If you know a lot about medical billing and how codes get reimbursed by hospitals and/or home medical supply companies, we need your help! We are trying to navigate the world of medical billing codes to find ones that will allow hospitals, home care facilities, and PATIENTS get reimbursed so that they don't have to pay out of pocket (mostly if hospitals can bill it out to patients' insurance, they will have them in the hospital so the patients don't have to find them on their own!). If you know billing codes, please consider helping us find the right way to get our products covered by insurance. Contact us at and we can tell you where we stand so far. 


Monday, June 16, 2014

Off Track....

We have been traveling for the past month. It was a mix of work and pleasure, and a lot of visiting family. (I'll share more about the trip in a few posts over the next week.)

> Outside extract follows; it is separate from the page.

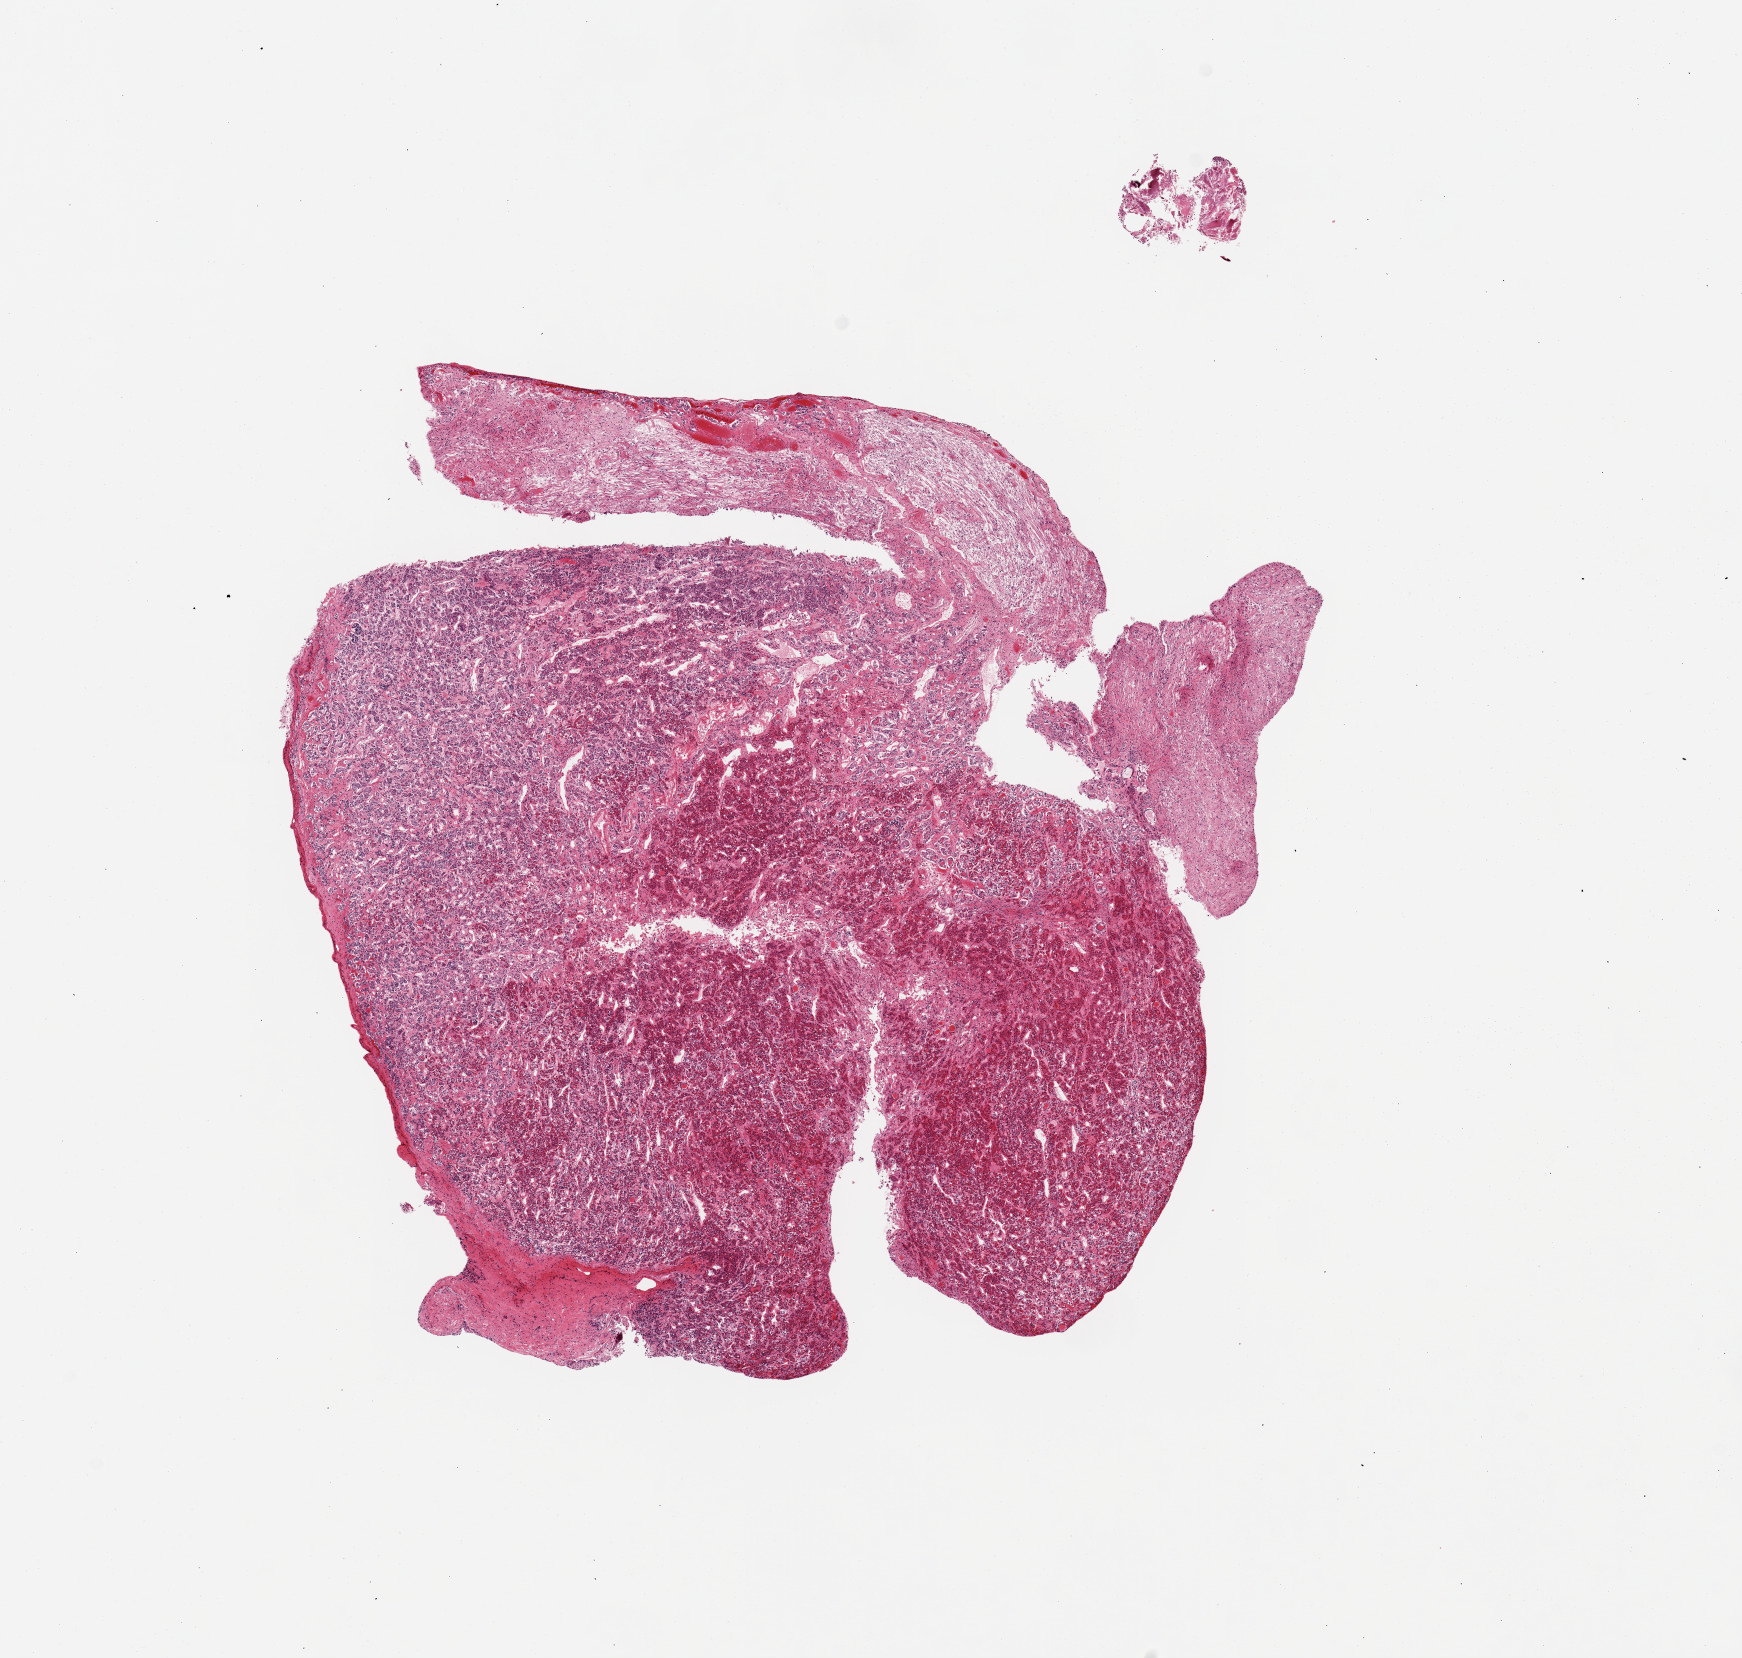
Whole-slide image, haematoxylin and eosin stain, brightfield, shown as a low-resolution overview of the whole scanned area (about 13.8 x 13.1 mm, slide scanned at 20x), PAXgene-fixed, paraffin-embedded tissue, sampled site (target tissue): pituitary, tissue donor sample.
• review note (as recorded): 1 piece; mostly adenohypophysis; neurohypophysis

 It was a good trip, but since we have returned, I have been feeling off track. I just feel like we had just started to get a rhythm going before we left, and then the trip threw it all off. Focusing has been hard - with all the laundry to do, things to put away, and exhaustion that comes with being on the road for so long. I think I just need to start in and try and get back into the routine and rhythm and try and get back to "normal" (whatever that is).

I think some of the problem is that I am not seeing as much progress as I would like with my treatment. While things seem to be pretty much stable, I don't feel like there is any improvement in the size of the lymph nodes in my neck. I was hoping that after 2 months on treatment there would at least be some sign that they were starting to go down, and while the other symptoms seem to be stabilized and I do feel more like myself, I'm just disappointed that things are going slowly.

I have a appointment with Dr. Ramakrishnan this week, and oncology appointment next week, and I'll be making sure to get in to do my Tong Ren, and add in some Tui Na. I'm also researching hydrogen peroxide therapy to see if it is something I want to add to my plan and try and kick start my healing a little bit.